A Câmara tentará novamente votar hoje o projeto do governo que permite a regularização de ativos mantidos no exterior, adiado na semana passada por pressão da oposição que o chama de imoral e de facilitador da vida dos corruptos que têm contas secretas lá fora. É verdade que alguns deputados apresentaram emendas marotas ao projeto mas, no essencial, ele tem duas virtudes que pouco aparecem no debate.
A primeira é fiscal. Neste momento em que o déficit nas contas públicas deixou de ser problema do governo, tornando-se problema da economia brasileira, a chamada repatriação pode render ao Tesouro, com impostos e multas, algo em torno de R$ 100 bilhões, nas contas do ministro Joaquim Levy.
A outra é uma razão civilizatória. Embora a oposição se agarre à existência de uma lei nacional contra a evasão de divisas e a lavagem de dinheiro, práticas que podem estar na origem da maioria dos recursos depositados lá fora sem declaração à Receita, o projeto do governo brasileiro atende a um compromisso internacional do Brasil com a obstrução das fontes de financiamento do terrorismo. Todo dinheiro “clandestino” lá fora pode ter conexões com o financiamento destes novos bárbaros. O projeto original do governo não contempla recursos originários de corrupção, tráfico ou qualquer ilícito, limitando-se a permitir o ingresso legalizado dos que não foram declarados para fugir de impostos. Algo como um Refis.
O Brasil tem prazo até 2018 para aprovar uma legislação de repatriação de seus ativos ilegais lá fora, conforme acordo firmado no âmbito da Organização para a Cooperação e Desenvolvimento Econômico (OCDE) e sob a égide do GAFI- Grupo de Ação Financeira Internacional, do qual partem várias recomendações relacionadas com o controle dos fluxos de dinheiro sujos, danoso ou duvidoso. Para quê esperar até 2018 se a repatriação, feita hoje, além de atender ao compromisso internacional pode contribuir com a solução do nosso grave problema fiscal?
O projeto do governo cria um regime especial de regularização de recursos mantidos no exterior sem conhecimento do Fisco, fixando um tributo único para sua legalização perante a Receita Federal. A medida é direcionada aos recursos obtidos de forma lícita. Algumas emendas tentam alterar o texto original mas governo e oposição poderiam se entender para evitar a aprovação de qualquer “jabuti” com objetivo duvidoso.

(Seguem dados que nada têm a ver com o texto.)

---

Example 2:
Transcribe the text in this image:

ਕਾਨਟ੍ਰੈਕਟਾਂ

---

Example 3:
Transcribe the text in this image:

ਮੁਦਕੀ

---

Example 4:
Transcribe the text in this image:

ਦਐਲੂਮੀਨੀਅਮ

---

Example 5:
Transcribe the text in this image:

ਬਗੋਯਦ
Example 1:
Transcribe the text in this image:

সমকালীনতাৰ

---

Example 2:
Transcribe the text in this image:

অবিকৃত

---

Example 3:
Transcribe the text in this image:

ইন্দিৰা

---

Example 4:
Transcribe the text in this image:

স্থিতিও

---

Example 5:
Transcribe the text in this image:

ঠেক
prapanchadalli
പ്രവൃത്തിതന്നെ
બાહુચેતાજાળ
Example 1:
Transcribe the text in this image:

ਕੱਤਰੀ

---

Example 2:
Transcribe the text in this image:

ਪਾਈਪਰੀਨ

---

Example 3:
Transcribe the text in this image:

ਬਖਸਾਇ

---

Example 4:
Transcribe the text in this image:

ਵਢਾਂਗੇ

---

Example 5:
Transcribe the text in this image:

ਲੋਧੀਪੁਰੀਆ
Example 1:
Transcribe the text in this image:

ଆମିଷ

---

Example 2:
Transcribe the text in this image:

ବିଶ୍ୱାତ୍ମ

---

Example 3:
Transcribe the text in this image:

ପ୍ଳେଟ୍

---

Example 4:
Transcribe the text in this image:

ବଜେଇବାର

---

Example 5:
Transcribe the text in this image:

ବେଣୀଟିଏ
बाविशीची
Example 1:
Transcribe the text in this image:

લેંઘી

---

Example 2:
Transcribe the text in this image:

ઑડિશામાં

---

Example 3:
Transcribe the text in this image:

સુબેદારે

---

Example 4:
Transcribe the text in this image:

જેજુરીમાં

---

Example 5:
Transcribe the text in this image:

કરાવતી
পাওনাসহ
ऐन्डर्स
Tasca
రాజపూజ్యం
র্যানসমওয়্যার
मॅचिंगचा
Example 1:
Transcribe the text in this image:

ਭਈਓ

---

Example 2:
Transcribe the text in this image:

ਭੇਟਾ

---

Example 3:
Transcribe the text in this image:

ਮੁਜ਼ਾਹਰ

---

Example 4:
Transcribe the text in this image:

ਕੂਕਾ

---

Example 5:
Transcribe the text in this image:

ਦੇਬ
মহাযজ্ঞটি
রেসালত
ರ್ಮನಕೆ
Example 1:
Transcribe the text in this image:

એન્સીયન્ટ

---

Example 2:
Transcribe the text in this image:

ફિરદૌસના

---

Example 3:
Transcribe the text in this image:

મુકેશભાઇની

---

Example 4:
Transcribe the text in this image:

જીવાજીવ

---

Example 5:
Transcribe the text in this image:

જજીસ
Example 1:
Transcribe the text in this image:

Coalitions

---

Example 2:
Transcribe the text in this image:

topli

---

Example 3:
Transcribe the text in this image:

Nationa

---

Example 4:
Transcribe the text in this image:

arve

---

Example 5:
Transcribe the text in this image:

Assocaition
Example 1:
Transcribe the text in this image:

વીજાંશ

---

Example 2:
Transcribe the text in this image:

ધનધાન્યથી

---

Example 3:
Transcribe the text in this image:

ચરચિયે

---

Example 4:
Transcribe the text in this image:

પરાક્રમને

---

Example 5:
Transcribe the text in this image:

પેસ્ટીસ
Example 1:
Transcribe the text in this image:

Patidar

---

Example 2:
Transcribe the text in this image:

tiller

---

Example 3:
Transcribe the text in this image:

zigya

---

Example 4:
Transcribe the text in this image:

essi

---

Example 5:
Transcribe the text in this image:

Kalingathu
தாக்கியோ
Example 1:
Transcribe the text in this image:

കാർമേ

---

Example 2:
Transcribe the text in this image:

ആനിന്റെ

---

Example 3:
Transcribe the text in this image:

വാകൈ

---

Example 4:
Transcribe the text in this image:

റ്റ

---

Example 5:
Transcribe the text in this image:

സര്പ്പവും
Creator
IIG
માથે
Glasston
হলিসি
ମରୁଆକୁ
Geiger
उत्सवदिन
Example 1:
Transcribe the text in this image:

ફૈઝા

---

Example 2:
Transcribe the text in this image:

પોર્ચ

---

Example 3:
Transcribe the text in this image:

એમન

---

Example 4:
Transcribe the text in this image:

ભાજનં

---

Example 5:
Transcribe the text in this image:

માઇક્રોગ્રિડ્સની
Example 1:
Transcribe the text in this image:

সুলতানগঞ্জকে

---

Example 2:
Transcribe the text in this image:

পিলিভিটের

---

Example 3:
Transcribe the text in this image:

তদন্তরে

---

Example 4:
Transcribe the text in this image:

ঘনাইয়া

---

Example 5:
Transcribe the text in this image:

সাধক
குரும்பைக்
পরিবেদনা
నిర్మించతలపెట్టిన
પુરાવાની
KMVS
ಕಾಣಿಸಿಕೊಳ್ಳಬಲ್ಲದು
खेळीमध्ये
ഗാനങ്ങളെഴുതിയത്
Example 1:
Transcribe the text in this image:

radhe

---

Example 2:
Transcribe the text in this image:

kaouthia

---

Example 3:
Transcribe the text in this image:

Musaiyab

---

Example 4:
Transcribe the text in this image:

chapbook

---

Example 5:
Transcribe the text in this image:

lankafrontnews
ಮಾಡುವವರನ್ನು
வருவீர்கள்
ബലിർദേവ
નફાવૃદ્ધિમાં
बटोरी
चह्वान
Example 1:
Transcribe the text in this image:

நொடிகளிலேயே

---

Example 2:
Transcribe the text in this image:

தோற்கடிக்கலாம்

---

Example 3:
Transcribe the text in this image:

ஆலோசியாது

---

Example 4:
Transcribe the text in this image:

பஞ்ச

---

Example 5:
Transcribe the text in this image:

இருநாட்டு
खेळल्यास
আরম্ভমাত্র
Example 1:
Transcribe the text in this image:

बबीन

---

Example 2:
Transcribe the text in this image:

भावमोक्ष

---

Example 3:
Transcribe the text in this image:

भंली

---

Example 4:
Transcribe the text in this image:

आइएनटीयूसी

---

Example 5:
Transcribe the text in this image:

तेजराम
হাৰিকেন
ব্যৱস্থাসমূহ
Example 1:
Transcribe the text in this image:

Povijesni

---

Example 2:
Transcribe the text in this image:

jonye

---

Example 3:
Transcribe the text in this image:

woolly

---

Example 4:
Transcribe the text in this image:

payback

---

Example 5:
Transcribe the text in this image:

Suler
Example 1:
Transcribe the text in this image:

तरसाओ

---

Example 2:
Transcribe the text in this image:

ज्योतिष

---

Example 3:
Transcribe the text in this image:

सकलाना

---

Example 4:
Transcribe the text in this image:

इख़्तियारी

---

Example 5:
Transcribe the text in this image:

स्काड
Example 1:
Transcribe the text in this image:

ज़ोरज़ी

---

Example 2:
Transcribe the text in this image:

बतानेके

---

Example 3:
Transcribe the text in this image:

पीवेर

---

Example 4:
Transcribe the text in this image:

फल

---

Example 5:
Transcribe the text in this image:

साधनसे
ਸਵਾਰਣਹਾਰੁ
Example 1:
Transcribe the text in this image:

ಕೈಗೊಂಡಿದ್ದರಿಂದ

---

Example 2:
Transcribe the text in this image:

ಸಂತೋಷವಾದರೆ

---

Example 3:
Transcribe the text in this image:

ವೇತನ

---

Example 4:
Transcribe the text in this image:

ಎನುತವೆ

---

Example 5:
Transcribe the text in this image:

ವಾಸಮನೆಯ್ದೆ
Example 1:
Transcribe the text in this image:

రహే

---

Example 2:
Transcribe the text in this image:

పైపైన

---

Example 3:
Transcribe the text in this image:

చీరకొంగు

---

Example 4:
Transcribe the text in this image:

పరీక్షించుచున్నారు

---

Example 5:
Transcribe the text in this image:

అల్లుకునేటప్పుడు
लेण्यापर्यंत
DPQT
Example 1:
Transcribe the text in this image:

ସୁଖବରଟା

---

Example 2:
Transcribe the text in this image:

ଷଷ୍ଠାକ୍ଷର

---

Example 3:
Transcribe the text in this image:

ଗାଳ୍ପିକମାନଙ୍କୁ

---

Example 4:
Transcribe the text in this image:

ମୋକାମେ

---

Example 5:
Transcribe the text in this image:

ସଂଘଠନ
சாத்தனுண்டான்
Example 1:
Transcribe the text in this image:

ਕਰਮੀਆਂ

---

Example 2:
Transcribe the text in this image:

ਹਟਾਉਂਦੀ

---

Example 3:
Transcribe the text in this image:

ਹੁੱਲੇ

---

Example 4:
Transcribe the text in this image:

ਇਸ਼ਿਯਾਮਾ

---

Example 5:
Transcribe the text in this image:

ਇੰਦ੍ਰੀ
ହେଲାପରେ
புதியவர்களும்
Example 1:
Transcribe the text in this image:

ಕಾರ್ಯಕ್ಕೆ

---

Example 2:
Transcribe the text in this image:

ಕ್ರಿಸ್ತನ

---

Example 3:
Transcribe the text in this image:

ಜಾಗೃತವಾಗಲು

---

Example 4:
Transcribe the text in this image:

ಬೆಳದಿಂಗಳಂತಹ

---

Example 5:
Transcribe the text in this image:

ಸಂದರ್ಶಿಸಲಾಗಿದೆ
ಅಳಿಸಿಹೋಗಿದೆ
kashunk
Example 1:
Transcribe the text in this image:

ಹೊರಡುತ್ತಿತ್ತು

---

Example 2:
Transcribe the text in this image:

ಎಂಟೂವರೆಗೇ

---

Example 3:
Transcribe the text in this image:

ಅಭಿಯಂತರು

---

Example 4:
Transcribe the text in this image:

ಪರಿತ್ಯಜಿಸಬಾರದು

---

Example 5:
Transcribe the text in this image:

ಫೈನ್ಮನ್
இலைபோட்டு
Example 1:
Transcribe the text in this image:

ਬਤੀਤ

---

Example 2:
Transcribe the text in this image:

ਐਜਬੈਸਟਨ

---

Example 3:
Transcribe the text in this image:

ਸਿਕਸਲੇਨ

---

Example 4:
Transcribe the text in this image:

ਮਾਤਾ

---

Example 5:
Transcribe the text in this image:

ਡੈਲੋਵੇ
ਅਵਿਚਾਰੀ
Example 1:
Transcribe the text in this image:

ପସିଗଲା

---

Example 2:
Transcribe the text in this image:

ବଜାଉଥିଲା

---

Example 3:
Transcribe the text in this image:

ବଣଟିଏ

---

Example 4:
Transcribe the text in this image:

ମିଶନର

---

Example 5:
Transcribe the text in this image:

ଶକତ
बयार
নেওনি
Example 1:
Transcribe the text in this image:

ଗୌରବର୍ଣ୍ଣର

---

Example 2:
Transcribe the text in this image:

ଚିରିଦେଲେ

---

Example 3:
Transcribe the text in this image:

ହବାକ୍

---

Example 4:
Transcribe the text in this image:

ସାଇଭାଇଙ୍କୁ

Pelo texto, quem regularizar e repatriar seus recursos que estão lá fora sem declaração à Receita terá que pagar imposto de renda e multa que, somados, podem alcançar 30% do valor repatriado. Um custo compensador para quem deseja sair da ilegalidade.
Na semana passada o deputado Roberto Freire (PPS-SP), um dos maiores críticos da proposta que chamou de “imoral”, pediu tempo para que fosse mais conhecida e discutida. Uma semana talvez tenha sido suficiente. O DEM também foi contra. “Este projeto é muito obscuro, não podemos votá-lo assim de afogadilho”, diz o deputado Luís Henrique Mandetta. No PSDB, a mesma coisa. “Não podemos, para ajustar as contas do governo, permitir que dinheiro ilegal seja regularizado por meio de uma taxa”, diz o deputado Daniel Coelho (PSDB-PE).
“Não há nada de imoral numa proposta sintonizada com os protocolos internacionais dos quais o Brasil é signatário”, diz o líder do governo, José Guimarães, lembrando que deputados e senadores também participaram de sua concepção.
Não vivesse o Brasil este clima de fla-flu, de conflito exacerbado entre governo e oposição, a proposta seria aprovada hoje, em nome da civilização, do combate ao terrorismo e da melhora de nossas contas. Ainda que o governo não consiga R$ 100 bilhões, mas apenas R$ 20 ou R$ 30 bilhões com ele. E suas excelências, se quiserem aprimorar o texto do governo, podem colocar mais barreiras contra o ingresso anistiado de recursos originários de corrupção, tráfico ou caixa dois.